Ian Ritchie Architects were invited by Longmartin Properties Ltd, a joint venture between Shaftesbury PLC and The Mercers Company, to envisage enhancements to St Martin’s Courtyard in Covent Garden to increase its vibrancy, identity and attractiveness and make it more inviting to passers-by. The project was completed in 2016. It is one of four multi-million developments in Covent Garden for which IRAL are leading the design.
St Martin’s Courtyard is a mixed-use development, including retail, entertainment, office, and residential accommodation. The Courtyard can be accessed from entrances on Mercer Street, Upper St Martin’s Lane and Long Acre.
IRAL’s scheme for the space evokes a sense of delight and human scale by the introduction of new lighting, landscape and colour to create a feeling of place that entices people to linger rather than walk through, whilst offering moments of amusement, charm and appreciation.
Façade colour transformations within the Courtyard created a warmer, lighter ambiance, and clarified markers and connections between the Courtyard and its three surrounding entrance zones.
IRAL designed a set of elegant, adaptable and structural brackets for St Martin’s Courtyard. Their shape takes inspiration from existing elements in Covent Garden. They enhance the overhead space and vistas in the Courtyard and Slingsby Place. The brackets can be fixed in 11 different positions to accommodate lamps, signs, hanging landscape planters and seasonal decorations, and are positioned so that the line of the brackets can be extended to form decorative arches of foliage or lights.
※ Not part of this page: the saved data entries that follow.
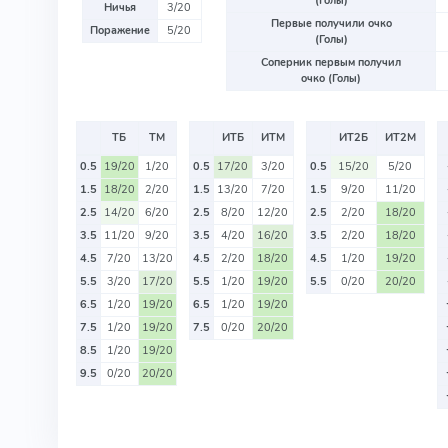
(Голы)
Ничья
3/20
Первые получили очко
Поражение
5/20
(Голы)
Соперник первым получил
очко (Голы)
ТБ
ТМ
ИТБ
ИТМ
ИТ2Б
ИТ2М
0.5
19/20
1/20
0.5
17/20
3/20
0.5
15/20
5/20
1.5
18/20
2/20
1.5
13/20
7/20
1.5
9/20
11/20
2.5
14/20
6/20
2.5
8/20
12/20
2.5
2/20
18/20
3.5
11/20
9/20
3.5
4/20
16/20
3.5
2/20
18/20
4.5
7/20
13/20
4.5
2/20
18/20
4.5
1/20
19/20
5.5
3/20
17/20
5.5
1/20
19/20
5.5
0/20
20/20
6.5
1/20
19/20
6.5
1/20
19/20
7.5
1/20
19/20
7.5
0/20
20/20
8.5
1/20
19/20
9.5
0/20
20/20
Their adaptability allows elements to be hung at various heights. The effect is particularly attractive, drawing pedestrians in from adjacent streets.
IRAL also designed the distinctive pendant lamp to enhance the Courtyard’s identity. Inspired by the combination of Covent Garden’s floral history and current focus on fashion, it can be interpreted as either a flowering bud or piece of jewellery. Generous hanging planters emulate the design of the pendant lamp, and introduce landscape elements which soften the surrounding façades and public spaces.